§ TASK INSTRUCTIONS:
Within the entries below, find each line containing the word "sélection" and copy it.

§ DATA TO USE:
################

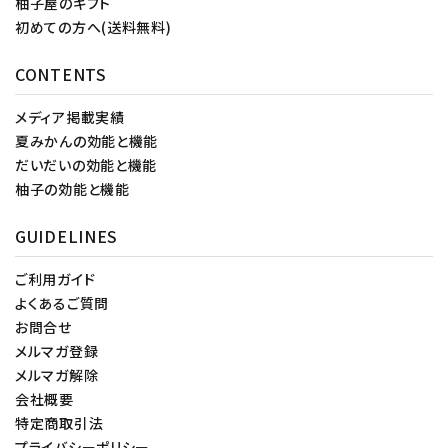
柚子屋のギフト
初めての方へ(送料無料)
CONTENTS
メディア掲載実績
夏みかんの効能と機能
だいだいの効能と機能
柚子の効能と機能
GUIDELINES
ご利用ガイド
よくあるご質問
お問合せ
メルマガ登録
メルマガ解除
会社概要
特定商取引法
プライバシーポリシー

################

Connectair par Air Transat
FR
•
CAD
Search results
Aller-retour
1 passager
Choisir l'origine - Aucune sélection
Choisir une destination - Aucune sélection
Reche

################

§ RESULT:
Choisir l'origine - Aucune sélection
Choisir une destination - Aucune sélection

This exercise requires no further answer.